Still, don't put yer eggs in even close to one basket, digital or "real"!!
There are various well-known methods of suppressing PM prices, most of which are tacitly sanctioned by the central banks and their loathsome ilk; for example, naked shorts of PM in the US is perfectly legal, the only class of commodity where it is not forbidden (though it happens all the time for other commodities due to lack of vigorous enforcement). Bitcoin ETFs and futures markets provide a means of manipulating the price. It might be more difficult to do since the transactions are more transparent and there are a million geeks watching 24/7.
The solution to institutional shorts are individual investors and, of course, the long run in "real" underlying value.
There's that "value" concept again, and its *exactly* the same one from above/below.
I haven't read much about how bitcoin began (I'm not sure if there's much to read), but it's not a coincidence that it happened at the tail of the 2007-2009 financial crisis. And the bitcoin market matured as quantitative easing and financial repression was a constant Fed policy, for most of the 2010s.
Well said.
Some decent history: https://cointelegraph.com/learn/the-history-of-bitcoin-when-did-bitcoin-start
------------
On Jan. 3, 2009, the genesis block (or block zero) for Bitcoin was mined by Satoshi (over seven days). In this initial transaction, also referred to as a generation transaction, or “coinbase,” Satoshi famously included the following message:
“The Times 03/Jan/2009 Chancellor on brink of second bailout for banks”
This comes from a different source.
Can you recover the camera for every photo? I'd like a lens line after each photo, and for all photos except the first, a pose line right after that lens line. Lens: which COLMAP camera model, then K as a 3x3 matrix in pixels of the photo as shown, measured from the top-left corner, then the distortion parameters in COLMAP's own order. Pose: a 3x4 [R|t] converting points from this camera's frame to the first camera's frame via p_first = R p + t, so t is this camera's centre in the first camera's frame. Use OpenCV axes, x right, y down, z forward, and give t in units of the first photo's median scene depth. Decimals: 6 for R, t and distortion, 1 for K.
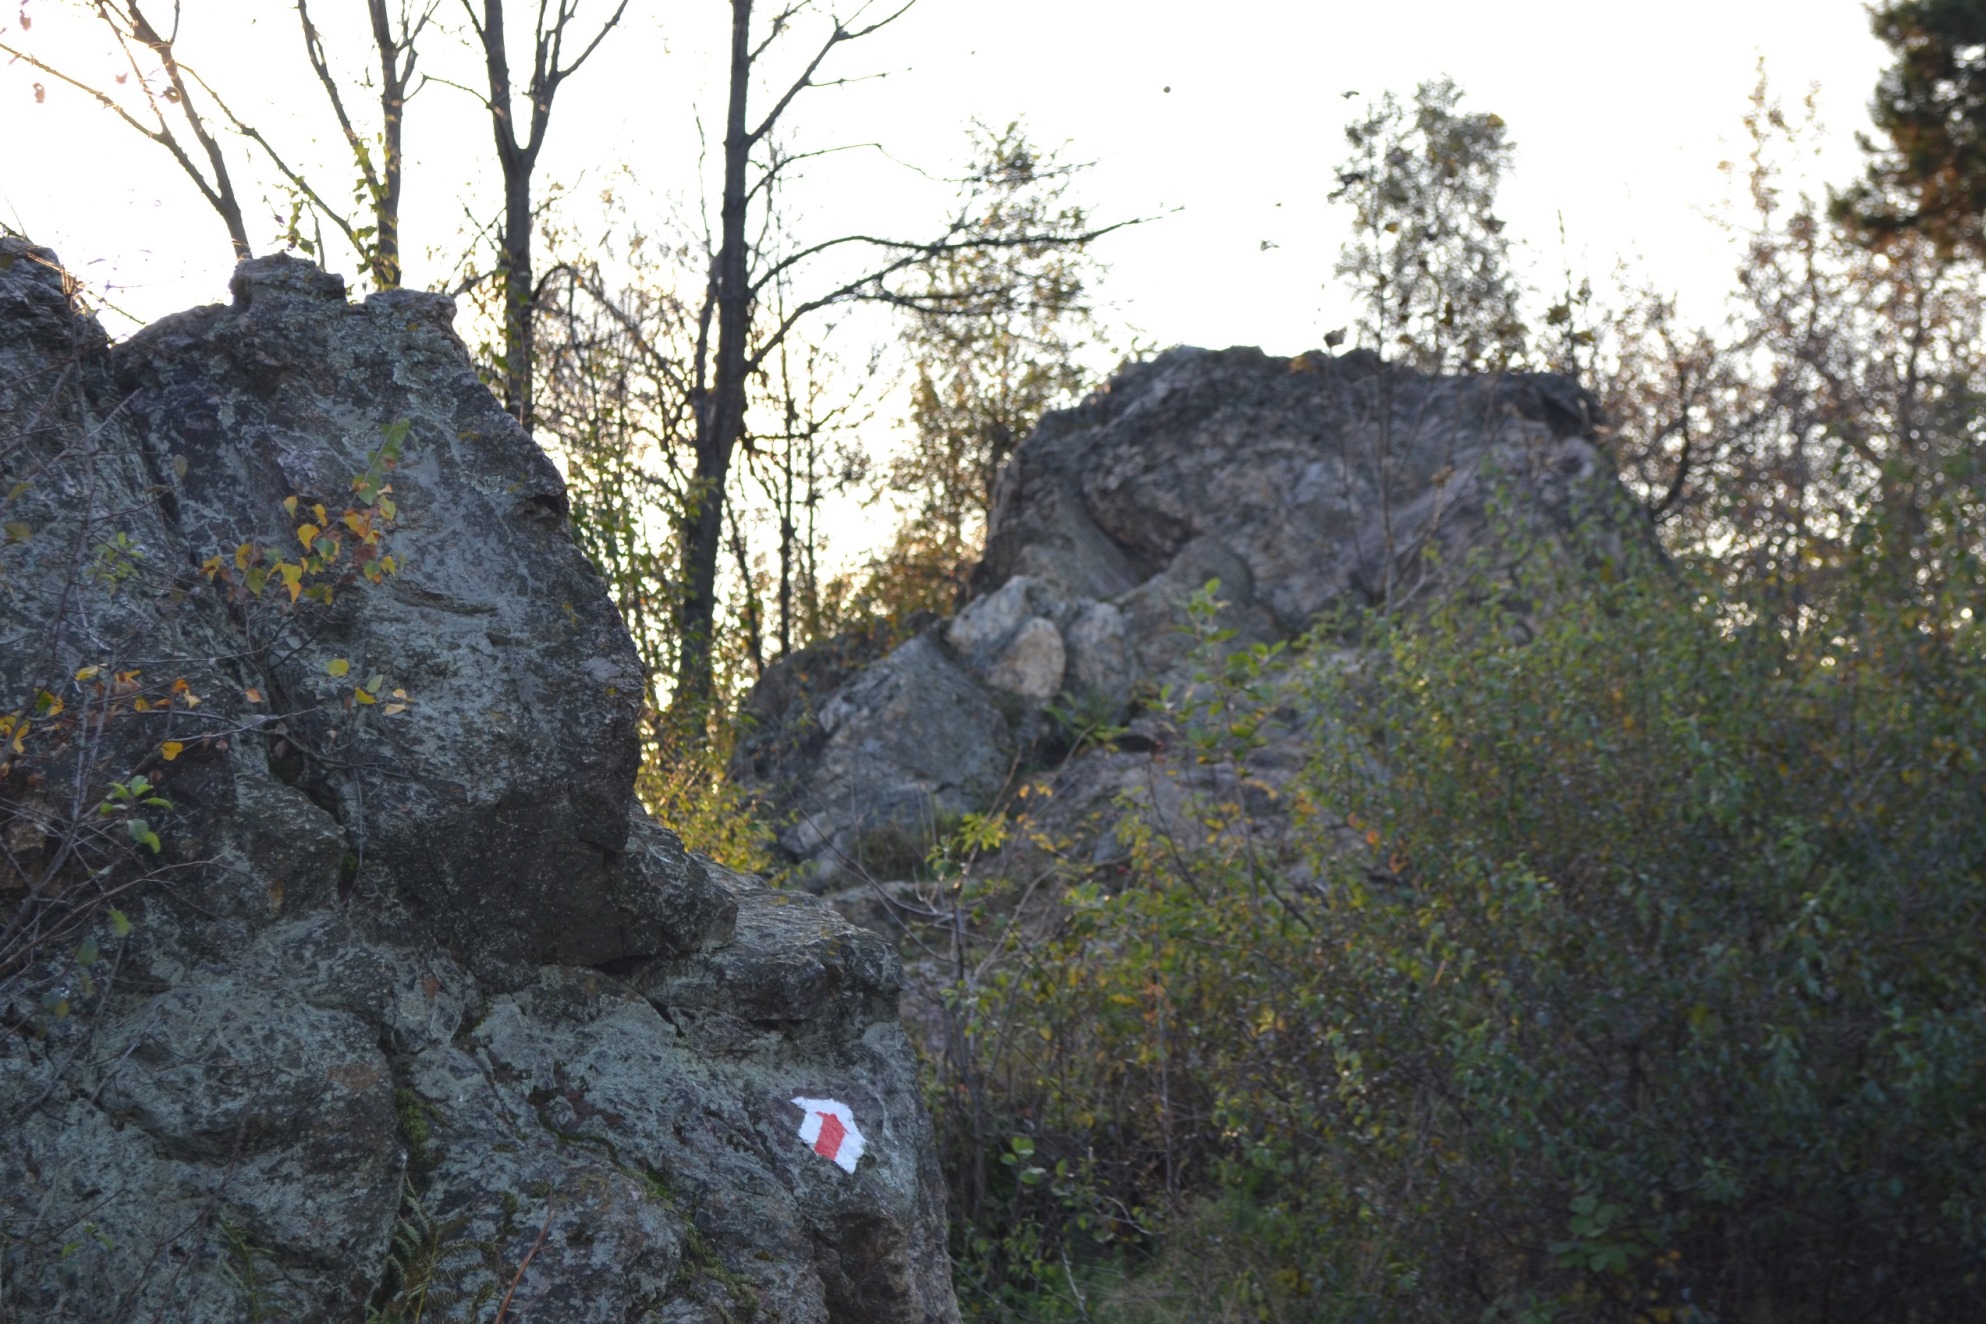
lens RADIAL K [[4100.0, 0, 992.0], [0, 4100.0, 660.6], [0, 0, 1]] dist [0.056024, 0.000000]
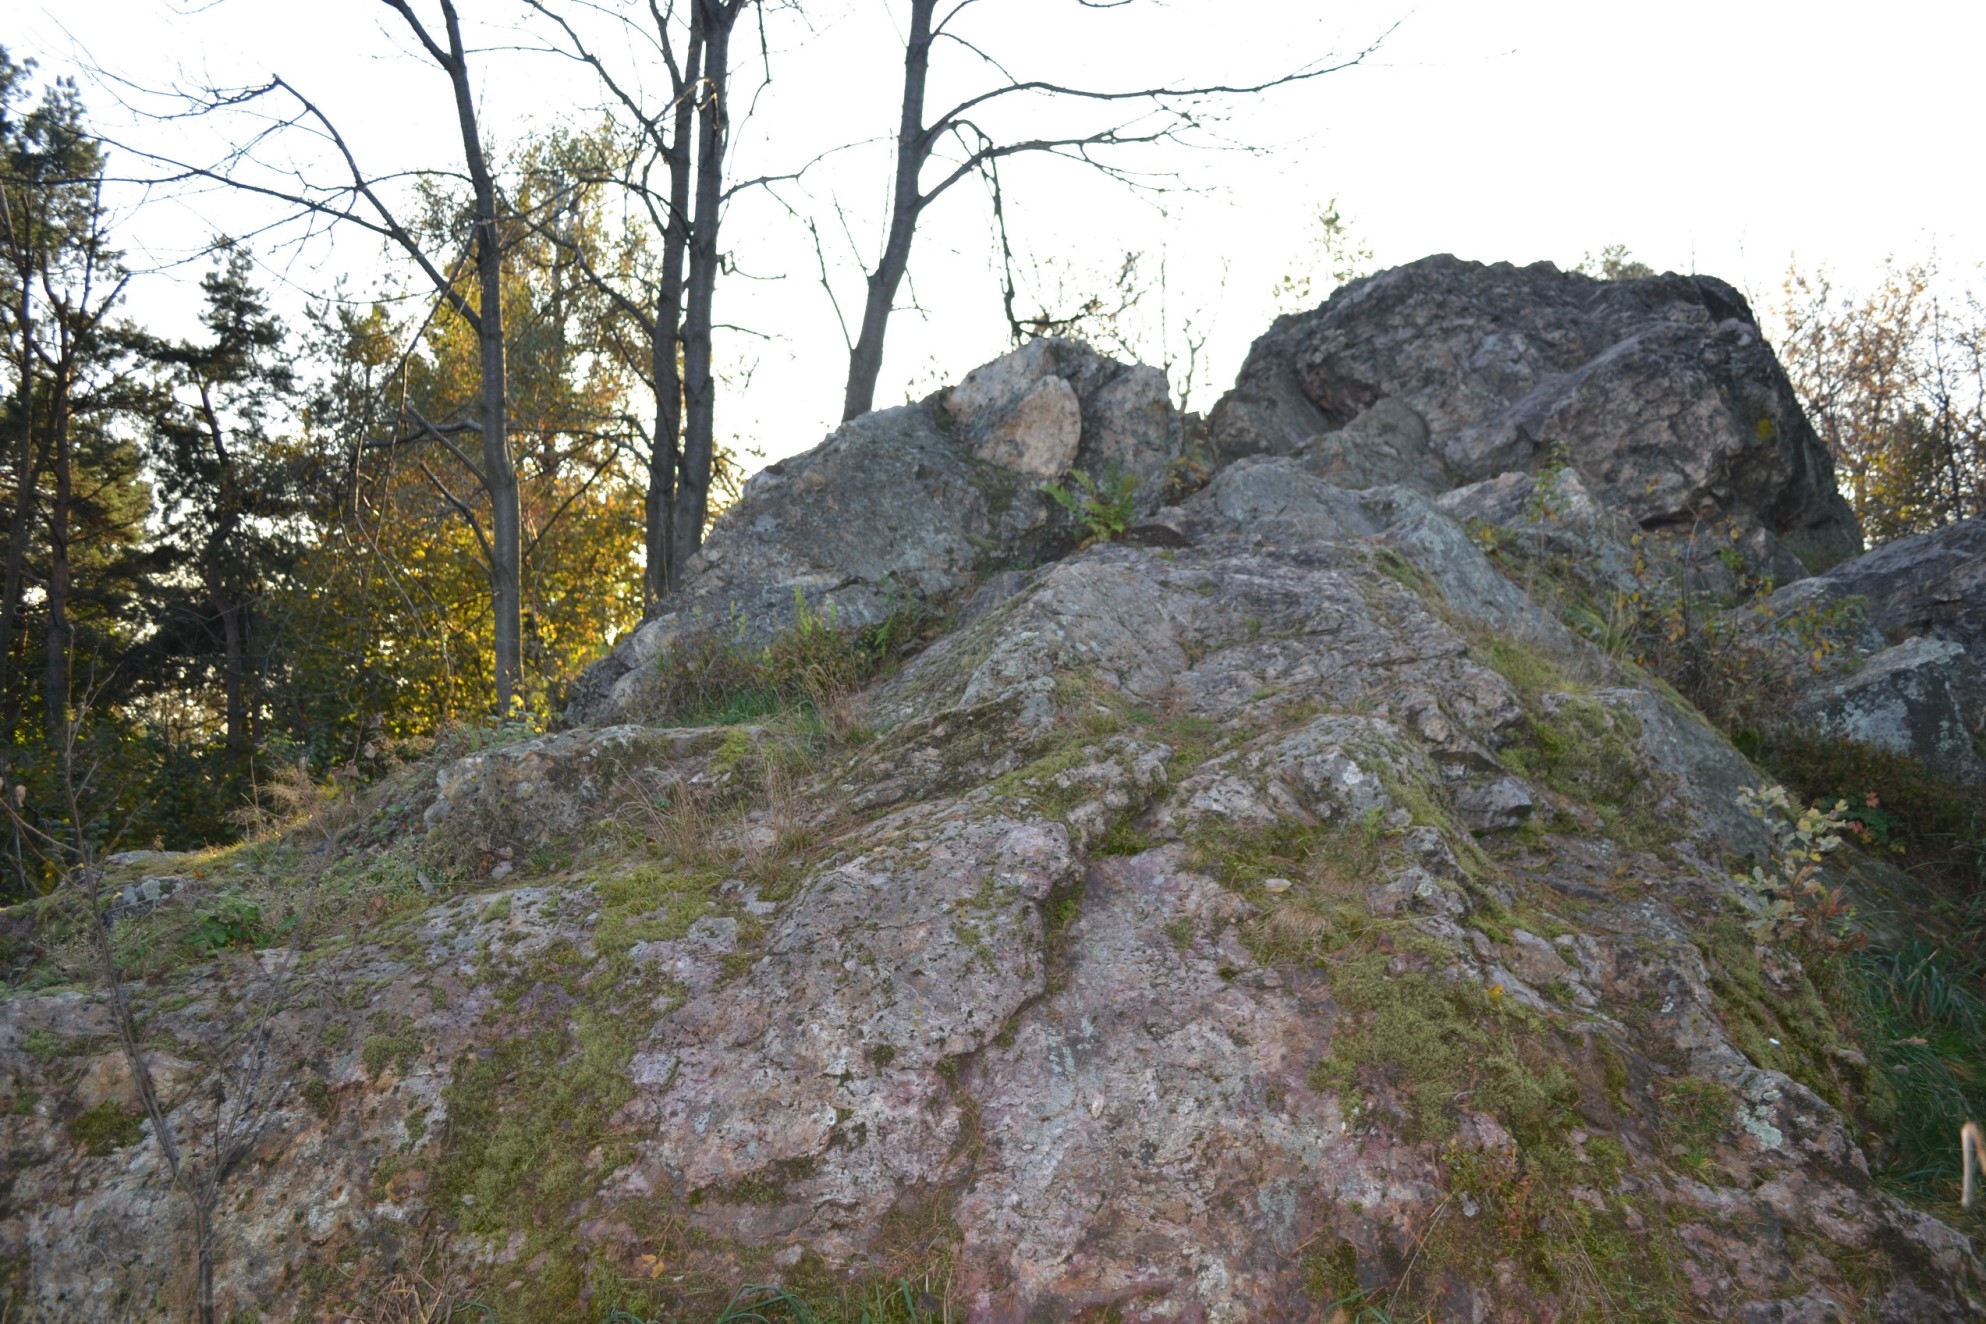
lens RADIAL K [[1520.3, 0, 991.8], [0, 1520.3, 678.4], [0, 0, 1]] dist [-0.073116, -0.005168]
pose [[0.961044, 0.043982, -0.272875, 0.063246], [-0.025022, 0.997049, 0.072579, 0.020396], [0.275262, -0.062924, 0.959308, 0.554955]]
This message was a clear signal of Bitcoin’s intentions. As the world was experiencing the largest financial crisis since the Great Depression, a new vision for a monetary system separate from the state was born.
Off topic but ... Seymour Hersh reports that Obama told Biden that Harris was ready to invoke the 25th amendment if Biden didn't withdraw his candidacy.
As others have noted, Obama's an old-fashioned Chicago-style pol running the party behind the scenes.
He's the boss man engineering the party's various grifts. The spirit of Hizzoner hovers over the Democrats.
I've long said that the group behind Biden is the old Obama team -- now with more neocons!
And the fawning over Biden makes it clear that was part of the deal. As the Beastie Boys said:
It's not a tough decision, as you can see
I can blow you away, or you can ride with me.
It's the twin neo's that form the "uni-party".
I prefer the terms State and Statist.
I see the Democratic party now as an updated version of the old New Deal coalition of corrupt big-city machines in the North and corrupt courthouse rings in the South.
Now you have big Northern cities run by corrupt coalitions consisting of municipal bureaucracies that buy votes of victim groups, with wealthy donors who led the coup to topple their own president because he might lose and bring their gravy train to a halt.
The biggest change is the Republican party now represents the workers and their "middle" class, the ones working hard to improve their and their family's lot in life.
The 2016 election of the un-capturable DJT kicked the neo-con Statist cancer out, and they joined the Left ( the one-party police-state Democrat party).
When I look at Mitch McConnell I don't see a working class hero.